> Exercise details
Output, word for word, every line from the line with "सबसे पहले, आइए एनकोडर भाग को देखें।" through the final line of the data below.
══ Records for the exercise ══
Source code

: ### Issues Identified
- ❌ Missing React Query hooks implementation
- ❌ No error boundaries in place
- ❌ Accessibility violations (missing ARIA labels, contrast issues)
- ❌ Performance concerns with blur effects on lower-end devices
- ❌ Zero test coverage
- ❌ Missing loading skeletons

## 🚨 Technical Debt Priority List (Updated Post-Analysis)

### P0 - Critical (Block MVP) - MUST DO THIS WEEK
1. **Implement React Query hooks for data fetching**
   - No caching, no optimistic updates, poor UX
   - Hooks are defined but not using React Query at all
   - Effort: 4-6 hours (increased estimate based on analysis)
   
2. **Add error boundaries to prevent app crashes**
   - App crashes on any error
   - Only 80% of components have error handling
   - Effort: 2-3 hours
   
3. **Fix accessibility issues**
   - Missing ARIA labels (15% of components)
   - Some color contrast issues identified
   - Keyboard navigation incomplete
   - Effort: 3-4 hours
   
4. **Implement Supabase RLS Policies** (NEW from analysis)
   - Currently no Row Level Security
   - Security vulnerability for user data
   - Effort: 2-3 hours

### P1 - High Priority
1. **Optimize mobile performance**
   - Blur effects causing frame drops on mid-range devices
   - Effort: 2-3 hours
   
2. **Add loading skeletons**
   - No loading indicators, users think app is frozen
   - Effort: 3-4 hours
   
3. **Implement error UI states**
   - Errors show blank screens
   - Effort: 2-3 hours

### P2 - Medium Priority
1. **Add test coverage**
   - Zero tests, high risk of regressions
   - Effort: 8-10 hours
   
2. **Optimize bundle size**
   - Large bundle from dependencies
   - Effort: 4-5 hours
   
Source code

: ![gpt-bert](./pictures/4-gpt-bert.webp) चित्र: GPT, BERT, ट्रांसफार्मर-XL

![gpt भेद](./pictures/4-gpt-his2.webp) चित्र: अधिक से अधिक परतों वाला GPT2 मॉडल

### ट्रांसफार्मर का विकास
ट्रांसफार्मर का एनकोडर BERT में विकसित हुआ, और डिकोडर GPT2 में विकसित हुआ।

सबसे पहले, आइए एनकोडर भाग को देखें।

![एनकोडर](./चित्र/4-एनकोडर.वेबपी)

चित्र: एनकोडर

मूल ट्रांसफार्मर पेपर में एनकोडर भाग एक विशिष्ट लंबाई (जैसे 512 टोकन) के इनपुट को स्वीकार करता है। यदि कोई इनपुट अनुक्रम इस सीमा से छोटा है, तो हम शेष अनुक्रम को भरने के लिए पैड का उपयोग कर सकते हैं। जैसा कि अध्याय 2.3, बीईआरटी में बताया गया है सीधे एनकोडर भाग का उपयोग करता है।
═══
> Response for this exercise
सबसे पहले, आइए एनकोडर भाग को देखें।

![एनकोडर](./चित्र/4-एनकोडर.वेबपी)

चित्र: एनकोडर

मूल ट्रांसफार्मर पेपर में एनकोडर भाग एक विशिष्ट लंबाई (जैसे 512 टोकन) के इनपुट को स्वीकार करता है। यदि कोई इनपुट अनुक्रम इस सीमा से छोटा है, तो हम शेष अनुक्रम को भरने के लिए पैड का उपयोग कर सकते हैं। जैसा कि अध्याय 2.3, बीईआरटी में बताया गया है सीधे एनकोडर भाग का उपयोग करता है।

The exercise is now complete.